History of Saint Vincent Palotti Parish
This was the assignment given on February 9, 1953 by Archbishop Celestine J. Damiano to Father Bernard P. Hewitt, then pastor of a seashore parish in Longport, N.J. Approximately 500 families were divided from the five surrounding parishes of St. Rose of Lima, Haddon Heights; St. Aloysius, Oaklyn; St. John’s, Collingswood; Holy Savior, Westmont’ and Christ the King, Haddonfield, and a 35 acre plot of land on the old Van Sciver Tract was designated as the site.
The problems to be faced were many. Provisions had to be made for a place to live-finances to begin-a place to meet-a hall wherein to offer Mass. It was a challenge to unite into one parish family people formerly attached to churches in five different communities. With help from old friends in the area, Father Hewitt initially held a series of “coffee klatches”-one in each area to meet representative families and to formulate his plans. Father accepted the hospitality of Monsignor Ladislaus Bazela for three months at St. Aloysius, until he was able to rent a small redwood home on 1101 Lakeshore Drive.
Permission was obtained from the Haddon Township Board of Education to use their High School auditorium for Sunday Masses. The invitation of the Santa Maria K of C Council to utilize their Home for daily Masses and parish meetings was accepted. Little over a month after the parish was formed the first Mass was offered-the first vital step toward unifying the parish had been taken. Parish business began. “Secretary Ladies” were stationed after each Mass, so that Father could arrange Masses and Baptisms, visits to the sick, etc. etc.
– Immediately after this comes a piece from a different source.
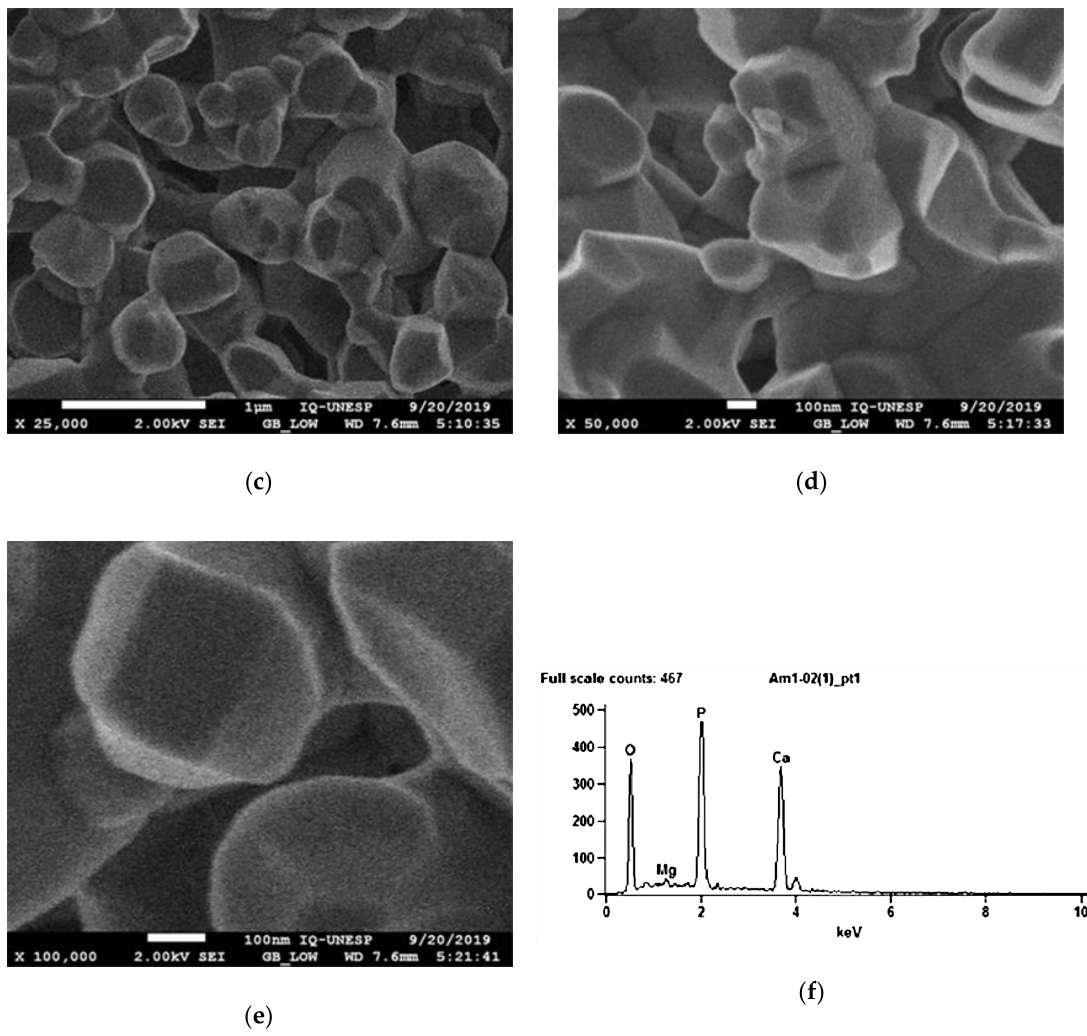
Figure 2. SEM-EDX analysis: ( a – e ) SEM views of the biomaterial surface at ×100, ×5,000, ×25,000, ×50,000, and ×100,000 magnifications, respectively. ( f ) EDX spectrometry values obtained before the surgery. The elements found were phosphorus, oxygen, calcium, and magnesium.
In order that parishioners could meet their pastor and each other, a “Get Acquainted Party” was planned at Kenny’s Suburban House. The affair was a grand success-over three hundred attended. At this meeting, held only one month after the parish was formed, Father Hewitt presented a complete state of officers for the Men’s and Women’s Clubs, the Parish Trustees, an Usher Captain, a Commentator’s Captain, an Altar Boy and a CYO President. For preliminary finances Father declared a “Pioneer’s Club”, and each area of the parish voluntarily ran small affairs to raise additional funds.
A thorough survey of all his people, active and inactive, was next on Father’s agenda. Thus, the first activity of the newly formed Men’s Club was to conduct a “48 Hour Survey”. The result showed 505 families in the parish. To help the parish financially, the men organized weekly Bingo as well as Dances, Picnics, and Thousand Clubs. The Women’s Club begin its activities with the memorable “Cabaret Night” Dance. This first activity was to be followed by an annual array of Card Parties, Luncheons, Raffles, etc. to help collect funds for the Parish; nor were the spiritual needs of the parish neglected, but fostered by guest speakers, retreats, visits to the sick and Communion Breakfasts. An anniversary party was held in January of 1964. The highlight was Father’s announcement of the building plans. All present were astounded to hear that on the 35 acre Van Sciver Tract would be built a 2000 student Diocesan High School, a five story convent, and an 800 seat capacity Church with Rectory to house four priests. The services of J. Armand Nasuit, a local architect, were contracted. He conceived a beautiful complex of modern buildings.
An initial Building Fund campaign was organized to defray the Church construction cost estimated at $651,000. A total of $132,000.00. was solicited in pledges from 305 families. During these first four years, the needs of the parish expanded. Father Leon J. Kelly, who served as assistant priest for three years, was appointed a missionary to Brazil. Subsequently, Father Ambrose Bryce, Father Vincent Leone, and Father Thomaas Jarka were appointed. The history of four years of the founding of a parish cannot be told on a few pages.
The real story is that of a community of people-determined in purpose-united by a common faith and love of God. The details of that story, with all its joys and sorrows, laughter and toil, trials and mistakes, are etched in the hearts of the pioneers of St. Vincent’s. For those who gave so freely of their time and energy, the richest reward will be knowledge of a job well done-The Church is built. Praise and recognition should be given. To single out any certain individual, however, would be an injustice; for there were many who worked and sacrificed. And with the grace of God, through the intercession of St. Vincent Pallotti, this story of labor and devotion will continue.